Example data set below (first 2 columns).Actual data runs in to the 500k plus, so I have been trying to implement a loop in R, without success.
I want to be able assess each row against the next,
i.e. if row 1 = team A & row 2 = team A, "pass",
if row 1 = team A & row 2 = team B, "fail"
if row 1 = team B & row 2 = team B, "pass"
if row 1 = team B & row 2 = team A, "fail",
with each iteration comparing the next set of rows (e.g. 1 compared to 2, then 2 to 3, and so on).
The output for each being in a new column, detailing the outcome i.e pass/fail.
If the outcome is "pass", I would like 2 new columns the first having the user id in the first row and the second the user in the row to which it was compared - like an edge list -e.g. in the desired output format below, row 1 and 2 are compared, each having team, and "Pass", therefore user 1 is inserted into user_id_out, and user 2 into the user_id_in column.
If the outcome was fail, the content for user_id_out (and in), will be NA.
Any help on how to do this will be greatly appreciated. :)
CodePudding user response:
Welcome to stackoverflow. Remember to always include a reproducible example of your data, do not share screenshots.
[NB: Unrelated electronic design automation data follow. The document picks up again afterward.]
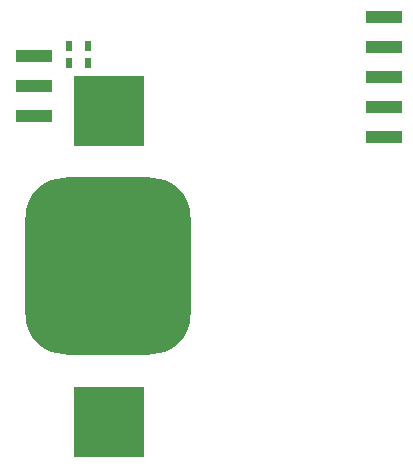
<source format=gbp>
G04*
G04 #@! TF.GenerationSoftware,Altium Limited,Altium Designer,18.1.5 (160)*
G04*
G04 Layer_Color=128*
%FSLAX25Y25*%
%MOIN*%
G70*
G01*
G75*
%ADD19R,0.01968X0.03543*%
%ADD60R,0.12480X0.04016*%
%ADD61R,0.23622X0.23622*%
G04:AMPARAMS|DCode=62|XSize=590.55mil|YSize=551.18mil|CornerRadius=137.8mil|HoleSize=0mil|Usage=FLASHONLY|Rotation=270.000|XOffset=0mil|YOffset=0mil|HoleType=Round|Shape=RoundedRectangle|*
%AMROUNDEDRECTD62*
21,1,0.59055,0.27559,0,0,270.0*
21,1,0.31496,0.55118,0,0,270.0*
1,1,0.27559,-0.13780,-0.15748*
1,1,0.27559,-0.13780,0.15748*
1,1,0.27559,0.13780,0.15748*
1,1,0.27559,0.13780,-0.15748*
%
%ADD62ROUNDEDRECTD62*%
D19*
X35000Y169291D02*
D03*
X28780D02*
D03*
X35000Y163386D02*
D03*
X28780D02*
D03*
D60*
X133703Y138925D02*
D03*
Y148925D02*
D03*
Y158925D02*
D03*
Y178925D02*
D03*
Y168925D02*
D03*
X16916Y145797D02*
D03*
Y155797D02*
D03*
Y165797D02*
D03*
D61*
X41992Y43736D02*
D03*
Y147673D02*
D03*
D62*
X41500Y96000D02*
D03*
M02*

</source>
You can do it using dplyr functions.
library(dplyr)
# The data
data <- data.frame(
team = c('A', 'A', 'A', 'A', 'B', 'B', 'B', 'A', 'B', 'A', 'A', 'B', 'B'),
user_id = c(1, 2, 3, 4, 5, 6, 7, 1, 5, 3, 4, 6, 7)
)
data %>%
mutate(
outcome = case_when(
team == lead(team) ~ 'pass',
TRUE ~ 'fail'
),
user_id_out = ifelse(outcome == 'pass', user_id, NA),
user_id_in = ifelse(outcome == 'pass', lead(user_id), NA)
)
#> team user_id outcome user_id_out user_id_in
#> 1 A 1 pass 1 2
#> 2 A 2 pass 2 3
#> 3 A 3 pass 3 4
#> 4 A 4 fail NA NA
#> 5 B 5 pass 5 6
#> 6 B 6 pass 6 7
#> 7 B 7 fail NA NA
#> 8 A 1 fail NA NA
#> 9 B 5 fail NA NA
#> 10 A 3 pass 3 4
#> 11 A 4 fail NA NA
#> 12 B 6 pass 6 7
#> 13 B 7 fail NA NA
Created on 2022-03-29 by the reprex package (v2.0.1)